Rex Tillerson and James Mattis will be in Sydney on Monday for AUSMIN (the Australia – United States Ministerial Consultations) with their Australian counterparts Julie Bishop and Marise Payne. Priorities for discussion at Kirribilli House: China’s role in Asia, North Korea’s growing nuclear capabilities, ISIS, Iraq, Syria and Afghanistan as well as US-Australia cooperation in South East Asia and the Pacific.
AUSMIN is always a valuable opportunity for Australia to influence many of the key foreign and defence policy players in the US government, but this year’s iteration is even more important than usual. It is the first AUSMIN with the Trump administration’s Secretaries of State and Defense, and comes almost two years after former Secretary of State John Kerry hosted Bishop and Payne in Boston in 2015.
This year’s AUSMIN follows a high tempo of political-level meetings between Australia and the United States in 2017, including Senator John McCain’s visit to Australia and Alliance 21 Lecture last Tuesday, the Trump-Turnbull meeting at the Battle of the Coral Sea commemoration in New York in early May, and Vice President Pence’s trip to Sydney in April.

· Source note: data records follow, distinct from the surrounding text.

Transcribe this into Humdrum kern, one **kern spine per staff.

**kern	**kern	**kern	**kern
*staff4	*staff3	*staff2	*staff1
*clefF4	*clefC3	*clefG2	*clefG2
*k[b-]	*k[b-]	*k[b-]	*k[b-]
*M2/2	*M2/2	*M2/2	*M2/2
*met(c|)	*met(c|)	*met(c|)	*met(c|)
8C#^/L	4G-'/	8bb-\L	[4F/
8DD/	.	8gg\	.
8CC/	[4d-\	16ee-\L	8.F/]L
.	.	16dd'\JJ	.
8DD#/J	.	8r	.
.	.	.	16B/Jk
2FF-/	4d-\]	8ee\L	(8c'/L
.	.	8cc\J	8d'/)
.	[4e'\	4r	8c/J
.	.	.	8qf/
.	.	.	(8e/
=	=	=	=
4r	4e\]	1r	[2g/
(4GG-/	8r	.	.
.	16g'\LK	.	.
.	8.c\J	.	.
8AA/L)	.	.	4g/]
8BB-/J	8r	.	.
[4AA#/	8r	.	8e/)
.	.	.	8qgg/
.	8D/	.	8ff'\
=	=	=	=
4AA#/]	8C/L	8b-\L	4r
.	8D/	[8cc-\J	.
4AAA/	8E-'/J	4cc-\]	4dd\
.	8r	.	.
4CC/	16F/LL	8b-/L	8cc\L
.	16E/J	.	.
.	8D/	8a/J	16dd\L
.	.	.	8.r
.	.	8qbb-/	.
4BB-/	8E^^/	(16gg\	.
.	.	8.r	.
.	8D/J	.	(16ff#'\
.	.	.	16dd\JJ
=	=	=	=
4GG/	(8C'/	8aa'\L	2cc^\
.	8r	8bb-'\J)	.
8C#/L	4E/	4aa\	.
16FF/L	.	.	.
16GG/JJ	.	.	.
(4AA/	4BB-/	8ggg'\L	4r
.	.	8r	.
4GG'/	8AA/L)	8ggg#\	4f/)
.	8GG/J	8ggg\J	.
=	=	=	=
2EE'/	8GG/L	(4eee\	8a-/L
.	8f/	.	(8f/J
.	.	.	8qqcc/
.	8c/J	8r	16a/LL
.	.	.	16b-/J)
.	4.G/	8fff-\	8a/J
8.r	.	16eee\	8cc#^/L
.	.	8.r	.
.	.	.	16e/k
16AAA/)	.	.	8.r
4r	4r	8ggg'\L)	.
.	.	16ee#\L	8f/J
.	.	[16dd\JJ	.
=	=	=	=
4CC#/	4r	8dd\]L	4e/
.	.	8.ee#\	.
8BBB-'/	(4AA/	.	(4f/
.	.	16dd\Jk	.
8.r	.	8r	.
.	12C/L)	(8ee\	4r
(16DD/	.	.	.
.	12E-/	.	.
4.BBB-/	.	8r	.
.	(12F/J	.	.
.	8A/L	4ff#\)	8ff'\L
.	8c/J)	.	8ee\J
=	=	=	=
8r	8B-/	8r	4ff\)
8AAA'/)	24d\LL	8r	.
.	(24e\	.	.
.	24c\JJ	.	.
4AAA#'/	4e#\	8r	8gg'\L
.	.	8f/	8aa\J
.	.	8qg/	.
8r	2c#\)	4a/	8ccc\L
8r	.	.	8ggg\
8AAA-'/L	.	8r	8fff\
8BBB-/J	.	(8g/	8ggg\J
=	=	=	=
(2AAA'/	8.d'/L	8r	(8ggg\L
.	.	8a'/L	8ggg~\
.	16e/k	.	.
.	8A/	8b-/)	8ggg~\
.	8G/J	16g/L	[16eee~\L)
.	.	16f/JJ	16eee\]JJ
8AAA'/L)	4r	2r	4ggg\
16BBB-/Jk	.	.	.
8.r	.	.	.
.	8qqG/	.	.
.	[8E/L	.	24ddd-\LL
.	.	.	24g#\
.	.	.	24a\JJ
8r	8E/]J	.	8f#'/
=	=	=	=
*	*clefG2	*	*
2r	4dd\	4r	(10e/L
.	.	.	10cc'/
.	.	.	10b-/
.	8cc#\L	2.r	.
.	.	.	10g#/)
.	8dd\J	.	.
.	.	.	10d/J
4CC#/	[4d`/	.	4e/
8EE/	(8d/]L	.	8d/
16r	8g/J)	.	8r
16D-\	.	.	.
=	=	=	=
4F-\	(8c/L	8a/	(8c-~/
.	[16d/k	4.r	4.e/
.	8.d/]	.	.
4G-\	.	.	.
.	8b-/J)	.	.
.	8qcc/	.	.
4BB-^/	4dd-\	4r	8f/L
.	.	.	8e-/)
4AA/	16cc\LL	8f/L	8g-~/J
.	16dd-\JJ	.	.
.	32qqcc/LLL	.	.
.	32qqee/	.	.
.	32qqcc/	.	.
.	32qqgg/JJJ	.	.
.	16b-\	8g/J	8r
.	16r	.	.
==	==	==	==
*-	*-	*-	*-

AUSMIN will take place against a backdrop of uncertainty over US Asia policy and growing regional tensions.
But AUSMIN will likely be the most substantive Australian engagement with the Trump administration thus far. Prime Minister Turnbull’s meetings with both Trump and Pence were relatively short, get-to-know-you affairs, whereas AUSMIN is a day-long series of formal discussions on key regional and global issues. The US delegation to AUSMIN includes not just Mattis and Tillerson, but also the Chairman of the Joint Chiefs of Staff, General Joseph F. Dunford and Commander of the US Pacific Command, Admiral Harry Harris.
AUSMIN will take place against a backdrop of uncertainty over US Asia policy and growing regional tensions. Both Prime Minister Turnbull and Secretary Mattis will spend this weekend in Singapore at the Shangri-La Dialogue, where Turnbull is delivering the keynote address and Mattis’ every word will be watched closely by Asian leaders. Regional strategic dynamics will be front of mind at AUSMIN, and in Turnbull’s separate meetings with Secretaries of State and Defense.
Additionally, new research by the United States Studies Centre shows that the Australian public believes that America’s regional influence is in decline. The Asian Research Network survey shows that 72 per cent of Australian respondents view China as the most influential country in the Indo-Pacific region, while more than half of Australians (62 per cent) perceive American influence in the next five years as negative under President Trump.